December 13th, 2024

If you think pot is expensive, wait ’til you find out what a store is worth

By COLLIN GALLANT on May 25, 2019.

cgallant@medicinehatnews.com@CollinGallant

Folks gave a good long look into the lava lamp last year trying to determine what a gram of legal weed would cost.

Now, we’re getting an idea of how much a franchise to sell it is worth.

On Friday, a cannabis retailer and licence in Swift Current sold for $1.55 million and stock options worth about as much, according to the buyer, Hide Tide Inc., a growing national chain with several brand-name store locations.

That’s $3 million for a store that’s been operating for four months in Saskatchewan’s fifth largest city. Ba-boom!

Of course, the retail landscape in that province, where the number of outlets was capped, lends to territorial advantage, and were awarded in a lottery (no pun intended) last year.

In Alberta more than 800 applications for licences across the province – including 19 in Medicine Hat and Redcliff – are under consideration one year after the application period opened.

About 100 are in operation, including six in Medicine Hat.

It’s impossible to say for sure, but it’s likely that a good number of those were put forward by folks hoping to do the paper work and the legwork then sell at a premium when major chains enter the market.

On a similar note, Hatters are always pointing out that there are too many liquor stores in Medicine Hat. (There are 27, according to the planning department.) However, it’s not like these are subsidized, and Albertans love to say the free market dictates demand.
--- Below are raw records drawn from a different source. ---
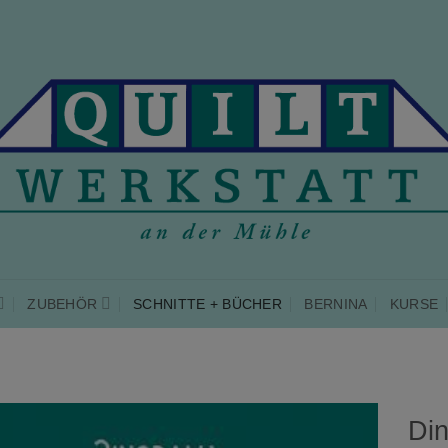
ZUBEHÖR
SCHNITTE + BÜCHER
BERNINA
KURSE
Din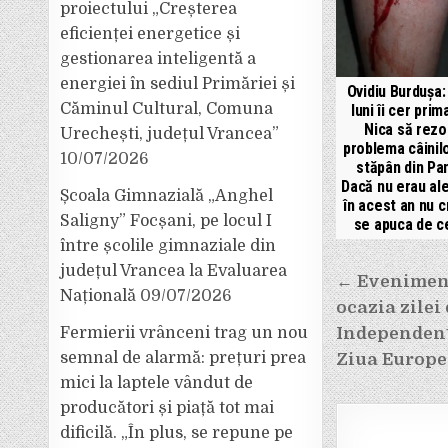
proiectului „Creșterea
eficienței energetice și
gestionarea inteligentă a
energiei în sediul Primăriei și
Ovidiu Burdușa:
Căminul Cultural, Comuna
luni îi cer prim
Nica să rezo
Urechești, județul Vrancea”
problema câinilo
10/07/2026
stăpân din Pan
Dacă nu erau al
Școala Gimnazială „Anghel
în acest an nu c
Saligny” Focșani, pe locul I
se apuca de c
între școlile gimnaziale din
județul Vrancea la Evaluarea
Navigar
← Eveniment
Națională
09/07/2026
în
ocazia zilei
articole
Fermierii vrânceni trag un nou
Independențe
semnal de alarmă: prețuri prea
Ziua Europe
mici la laptele vândut de
producători și piață tot mai
dificilă. „În plus, se repune pe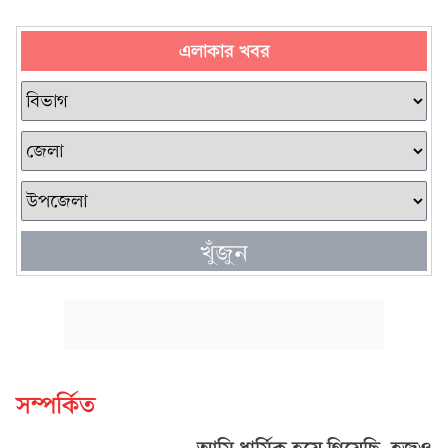
এলাকার খবর
খুঁজুন
সম্পর্কিত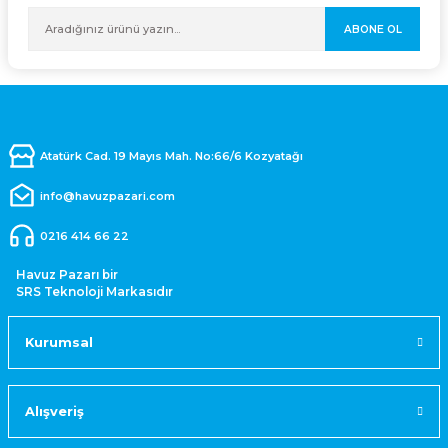
ABONE OL
Atatürk Cad. 19 Mayıs Mah. No:66/6 Kozyatağı
info@havuzpazari.com
0216 414 66 22
Havuz Pazarı bir
SRS Teknoloji Markasıdır
Kurumsal
Alışveriş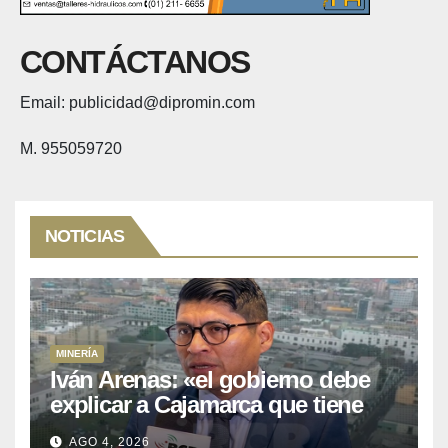
CONTÁCTANOS
Email: publicidad@dipromin.com
M. 955059720
NOTICIAS
MINERÍA
Iván Arenas: «el gobierno debe
explicar a Cajamarca que tiene
US$ 16 mil millones en proyectos
AGO 4, 2026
Maybe, as a city, we’re heavier drinkers than we’d like to admit.

Keeping score

If you’re wondering about the City of Medicine Hat’s carbon footprint – and with gas profits down and power profits up, fewer and fewer seem to be – it’s coming to light as the implications of the carbon levy are examined.

According to federal registry, the output of the city’s power plant was 380,000 tonnes of CO2 in 2017, a year before it boosted its output by about one-third when Unit 16 generator came on line.

That facility however, was given a one-year window to set down a baseline of emissions before rules and fees for heavy emitters kick in.

The whole country is once again in the throes of confusion about how carbon pricing works, and in Alberta you’d have to be plumber to pull apart the various scenarios that await its fate.

The current plan is for the new UCP government to nix the general tax but keep a lower price for heavy industry.

Local administrators say that overall, the city is close to meeting a “best in class” standard under which facilities begin receiving credits under the NDP changes, but the city remains a net payer into the system.

Even then however, the city was able to manage and lower its payments by transferring credits it earns from the WindRiver wind turbine farm in the city’s northwest and composting efforts at the city landfill. Farmers who use no-till practices and some green energy facilities also get credits.

A look ahead

Expect fireworks at Monday’s meeting of the public services committee – or at least puns to that effect – when a proposed fireworks ban inside city limits is proposed. A national fire-code provision that previously did that job has been removed and local municipalities now must decide whether to continue it.

100 years ago

Ottawa would mobilize troops in response to a general strike in Winnipeg that involved more than 30,000 workers, the News reported on May 23, 1919.

“There has been no rioting or disturbance,” Sen. James Lougheed stated. “But the government is impressed by the gravity of the situation.”

Roundhouse railway workers in the Manitoba capital have joined the action, but company officials felt a wider strike on the line would be avoided. Sympathy strike votes were to be held in Lethbridge and Calgary.

A U.S. senate committee on agriculture would study gluten-starch content in bread baked from imported Canadian flour.

In world news, German government officials refused to sign the Treaty of Versailles. Nearly 700 troops arrived in Victoria after the Siberian campaign of the Russian civil war was abandoned by the Canadian government.